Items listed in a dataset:
BEGIN

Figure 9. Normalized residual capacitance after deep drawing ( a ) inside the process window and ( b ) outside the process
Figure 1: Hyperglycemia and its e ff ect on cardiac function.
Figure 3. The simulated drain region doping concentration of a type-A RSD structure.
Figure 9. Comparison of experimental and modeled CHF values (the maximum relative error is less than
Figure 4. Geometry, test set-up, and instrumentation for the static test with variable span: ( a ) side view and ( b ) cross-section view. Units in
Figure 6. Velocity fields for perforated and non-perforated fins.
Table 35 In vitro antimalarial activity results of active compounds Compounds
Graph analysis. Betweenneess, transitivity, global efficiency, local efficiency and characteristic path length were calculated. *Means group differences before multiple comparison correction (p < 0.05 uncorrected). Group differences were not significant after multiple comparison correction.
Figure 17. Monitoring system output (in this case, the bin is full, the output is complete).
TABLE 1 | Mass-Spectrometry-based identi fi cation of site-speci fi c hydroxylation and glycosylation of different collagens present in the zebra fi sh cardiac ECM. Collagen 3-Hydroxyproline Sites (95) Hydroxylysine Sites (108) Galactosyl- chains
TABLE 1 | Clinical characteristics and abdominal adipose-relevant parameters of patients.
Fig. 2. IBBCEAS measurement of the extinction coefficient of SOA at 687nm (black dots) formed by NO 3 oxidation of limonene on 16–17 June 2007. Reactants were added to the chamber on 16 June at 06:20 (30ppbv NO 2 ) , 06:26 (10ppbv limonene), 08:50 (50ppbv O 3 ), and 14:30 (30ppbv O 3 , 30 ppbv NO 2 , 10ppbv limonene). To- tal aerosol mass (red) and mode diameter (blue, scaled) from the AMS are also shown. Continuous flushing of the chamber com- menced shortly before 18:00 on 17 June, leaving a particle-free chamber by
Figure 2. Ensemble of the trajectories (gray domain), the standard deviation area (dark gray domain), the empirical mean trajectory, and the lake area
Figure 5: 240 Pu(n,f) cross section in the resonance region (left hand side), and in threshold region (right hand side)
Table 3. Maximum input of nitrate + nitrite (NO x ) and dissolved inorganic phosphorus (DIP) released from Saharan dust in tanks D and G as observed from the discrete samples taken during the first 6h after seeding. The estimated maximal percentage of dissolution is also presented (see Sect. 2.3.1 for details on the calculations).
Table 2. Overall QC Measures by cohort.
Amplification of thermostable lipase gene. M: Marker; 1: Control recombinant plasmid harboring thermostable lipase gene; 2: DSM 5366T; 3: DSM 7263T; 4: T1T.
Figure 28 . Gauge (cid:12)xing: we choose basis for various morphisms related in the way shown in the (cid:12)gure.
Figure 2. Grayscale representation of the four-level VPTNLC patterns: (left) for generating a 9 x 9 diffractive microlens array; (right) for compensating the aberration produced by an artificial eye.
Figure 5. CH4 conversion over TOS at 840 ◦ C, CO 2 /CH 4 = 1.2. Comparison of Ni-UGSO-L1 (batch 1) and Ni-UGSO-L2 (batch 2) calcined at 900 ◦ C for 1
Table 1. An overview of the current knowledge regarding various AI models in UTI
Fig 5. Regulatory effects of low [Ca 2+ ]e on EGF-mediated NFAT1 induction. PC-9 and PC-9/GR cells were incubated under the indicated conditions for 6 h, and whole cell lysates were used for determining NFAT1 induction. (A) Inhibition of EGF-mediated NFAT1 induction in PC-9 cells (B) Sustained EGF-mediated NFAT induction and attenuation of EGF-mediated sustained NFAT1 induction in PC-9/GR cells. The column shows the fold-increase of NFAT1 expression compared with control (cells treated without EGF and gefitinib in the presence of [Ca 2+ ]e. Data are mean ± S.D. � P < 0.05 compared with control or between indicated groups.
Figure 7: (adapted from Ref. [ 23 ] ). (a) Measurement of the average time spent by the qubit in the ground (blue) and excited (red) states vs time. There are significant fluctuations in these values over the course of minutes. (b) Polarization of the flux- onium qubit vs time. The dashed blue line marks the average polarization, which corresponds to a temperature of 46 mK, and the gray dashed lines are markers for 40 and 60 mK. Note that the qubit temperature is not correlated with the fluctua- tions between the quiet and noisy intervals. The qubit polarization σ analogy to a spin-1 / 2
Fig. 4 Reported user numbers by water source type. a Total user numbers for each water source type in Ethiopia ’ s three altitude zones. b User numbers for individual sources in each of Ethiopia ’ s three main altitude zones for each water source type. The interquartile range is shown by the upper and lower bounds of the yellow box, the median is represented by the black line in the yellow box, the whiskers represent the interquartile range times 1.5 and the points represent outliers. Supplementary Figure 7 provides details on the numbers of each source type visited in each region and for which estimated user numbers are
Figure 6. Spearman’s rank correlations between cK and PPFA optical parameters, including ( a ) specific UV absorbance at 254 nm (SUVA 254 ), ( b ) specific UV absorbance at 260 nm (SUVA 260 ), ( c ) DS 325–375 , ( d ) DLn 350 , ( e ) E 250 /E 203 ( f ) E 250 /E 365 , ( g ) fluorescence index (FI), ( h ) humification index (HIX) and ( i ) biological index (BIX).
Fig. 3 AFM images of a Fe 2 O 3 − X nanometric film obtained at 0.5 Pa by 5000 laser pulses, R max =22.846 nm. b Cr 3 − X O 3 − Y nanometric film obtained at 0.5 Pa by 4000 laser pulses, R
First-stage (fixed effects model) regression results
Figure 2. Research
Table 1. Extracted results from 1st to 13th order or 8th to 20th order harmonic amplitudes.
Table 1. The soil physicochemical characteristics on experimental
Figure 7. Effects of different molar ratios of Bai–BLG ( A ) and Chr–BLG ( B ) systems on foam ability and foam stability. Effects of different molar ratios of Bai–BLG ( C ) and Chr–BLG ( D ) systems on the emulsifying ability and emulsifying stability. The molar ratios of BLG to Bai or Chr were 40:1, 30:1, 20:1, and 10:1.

END

**Try it:**
Copy the data once more. Leave nothing out.

**Answer below:**
Figure 9. Normalized residual capacitance after deep drawing ( a ) inside the process window and ( b ) outside the process
Figure 1: Hyperglycemia and its e ff ect on cardiac function.
Figure 3. The simulated drain region doping concentration of a type-A RSD structure.
Figure 9. Comparison of experimental and modeled CHF values (the maximum relative error is less than
Figure 4. Geometry, test set-up, and instrumentation for the static test with variable span: ( a ) side view and ( b ) cross-section view. Units in
Figure 6. Velocity fields for perforated and non-perforated fins.
Table 35 In vitro antimalarial activity results of active compounds Compounds
Graph analysis. Betweenneess, transitivity, global efficiency, local efficiency and characteristic path length were calculated. *Means group differences before multiple comparison correction (p < 0.05 uncorrected). Group differences were not significant after multiple comparison correction.
Figure 17. Monitoring system output (in this case, the bin is full, the output is complete).
TABLE 1 | Mass-Spectrometry-based identi fi cation of site-speci fi c hydroxylation and glycosylation of different collagens present in the zebra fi sh cardiac ECM. Collagen 3-Hydroxyproline Sites (95) Hydroxylysine Sites (108) Galactosyl- chains
TABLE 1 | Clinical characteristics and abdominal adipose-relevant parameters of patients.
Fig. 2. IBBCEAS measurement of the extinction coefficient of SOA at 687nm (black dots) formed by NO 3 oxidation of limonene on 16–17 June 2007. Reactants were added to the chamber on 16 June at 06:20 (30ppbv NO 2 ) , 06:26 (10ppbv limonene), 08:50 (50ppbv O 3 ), and 14:30 (30ppbv O 3 , 30 ppbv NO 2 , 10ppbv limonene). To- tal aerosol mass (red) and mode diameter (blue, scaled) from the AMS are also shown. Continuous flushing of the chamber com- menced shortly before 18:00 on 17 June, leaving a particle-free chamber by
Figure 2. Ensemble of the trajectories (gray domain), the standard deviation area (dark gray domain), the empirical mean trajectory, and the lake area
Figure 5: 240 Pu(n,f) cross section in the resonance region (left hand side), and in threshold region (right hand side)
Table 3. Maximum input of nitrate + nitrite (NO x ) and dissolved inorganic phosphorus (DIP) released from Saharan dust in tanks D and G as observed from the discrete samples taken during the first 6h after seeding. The estimated maximal percentage of dissolution is also presented (see Sect. 2.3.1 for details on the calculations).
Table 2. Overall QC Measures by cohort.
Amplification of thermostable lipase gene. M: Marker; 1: Control recombinant plasmid harboring thermostable lipase gene; 2: DSM 5366T; 3: DSM 7263T; 4: T1T.
Figure 28 . Gauge (cid:12)xing: we choose basis for various morphisms related in the way shown in the (cid:12)gure.
Figure 2. Grayscale representation of the four-level VPTNLC patterns: (left) for generating a 9 x 9 diffractive microlens array; (right) for compensating the aberration produced by an artificial eye.
Figure 5. CH4 conversion over TOS at 840 ◦ C, CO 2 /CH 4 = 1.2. Comparison of Ni-UGSO-L1 (batch 1) and Ni-UGSO-L2 (batch 2) calcined at 900 ◦ C for 1
Table 1. An overview of the current knowledge regarding various AI models in UTI
Fig 5. Regulatory effects of low [Ca 2+ ]e on EGF-mediated NFAT1 induction. PC-9 and PC-9/GR cells were incubated under the indicated conditions for 6 h, and whole cell lysates were used for determining NFAT1 induction. (A) Inhibition of EGF-mediated NFAT1 induction in PC-9 cells (B) Sustained EGF-mediated NFAT induction and attenuation of EGF-mediated sustained NFAT1 induction in PC-9/GR cells. The column shows the fold-increase of NFAT1 expression compared with control (cells treated without EGF and gefitinib in the presence of [Ca 2+ ]e. Data are mean ± S.D. � P < 0.05 compared with control or between indicated groups.
Figure 7: (adapted from Ref. [ 23 ] ). (a) Measurement of the average time spent by the qubit in the ground (blue) and excited (red) states vs time. There are significant fluctuations in these values over the course of minutes. (b) Polarization of the flux- onium qubit vs time. The dashed blue line marks the average polarization, which corresponds to a temperature of 46 mK, and the gray dashed lines are markers for 40 and 60 mK. Note that the qubit temperature is not correlated with the fluctua- tions between the quiet and noisy intervals. The qubit polarization σ analogy to a spin-1 / 2
Fig. 4 Reported user numbers by water source type. a Total user numbers for each water source type in Ethiopia ’ s three altitude zones. b User numbers for individual sources in each of Ethiopia ’ s three main altitude zones for each water source type. The interquartile range is shown by the upper and lower bounds of the yellow box, the median is represented by the black line in the yellow box, the whiskers represent the interquartile range times 1.5 and the points represent outliers. Supplementary Figure 7 provides details on the numbers of each source type visited in each region and for which estimated user numbers are
Figure 6. Spearman’s rank correlations between cK and PPFA optical parameters, including ( a ) specific UV absorbance at 254 nm (SUVA 254 ), ( b ) specific UV absorbance at 260 nm (SUVA 260 ), ( c ) DS 325–375 , ( d ) DLn 350 , ( e ) E 250 /E 203 ( f ) E 250 /E 365 , ( g ) fluorescence index (FI), ( h ) humification index (HIX) and ( i ) biological index (BIX).
Fig. 3 AFM images of a Fe 2 O 3 − X nanometric film obtained at 0.5 Pa by 5000 laser pulses, R max =22.846 nm. b Cr 3 − X O 3 − Y nanometric film obtained at 0.5 Pa by 4000 laser pulses, R
First-stage (fixed effects model) regression results
Figure 2. Research
Table 1. Extracted results from 1st to 13th order or 8th to 20th order harmonic amplitudes.
Table 1. The soil physicochemical characteristics on experimental
Figure 7. Effects of different molar ratios of Bai–BLG ( A ) and Chr–BLG ( B ) systems on foam ability and foam stability. Effects of different molar ratios of Bai–BLG ( C ) and Chr–BLG ( D ) systems on the emulsifying ability and emulsifying stability. The molar ratios of BLG to Bai or Chr were 40:1, 30:1, 20:1, and 10:1.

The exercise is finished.